Oh yes, I did like Paranormal Activity 2. It's not quite as good as the first movie but it's still pretty good. I like the sequel for the same reasons I liked Paranormal Activity. In fact, a more apt title than Paranormal Activity 2 would be More of Paranormal Activity. That's a good thing.
The first movie was a triumph of minimalist, low budget filmmaking about a young California couple who slip into increasing levels of fear, frustration and despair when they come under siege from an evil spirit. Like Blair Witch Project, it was made to look like a documentary that the characters filmed themselves with a digital camera and was, in my opinion, the best movie to use that gimmick since Blair Witch.

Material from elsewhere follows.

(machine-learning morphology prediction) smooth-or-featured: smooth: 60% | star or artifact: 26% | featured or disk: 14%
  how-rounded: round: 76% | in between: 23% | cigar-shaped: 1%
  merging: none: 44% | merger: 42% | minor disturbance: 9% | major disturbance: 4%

The new movie is both a prequel and a sequel. Most of it takes place two months before the events of the first film with some bits at the end set in that film's aftermath. Katie and Micah, the doomed couple from the first film, are still alive and not possessed here but they're supporting characters now. Taking center stage is Katie's sister Kristi, her husband Dan and Dan's teenage daughter Ali. Dan and Kristi at first take a lot of home movies of their newborn son Hunter which allows us to see their lives up until their home is trashed by vandals. They think it's vandals anyway. That gives them the excuse to install security cameras in most rooms of the house and we once again see the slowly escalating supernatural invasion of their lives.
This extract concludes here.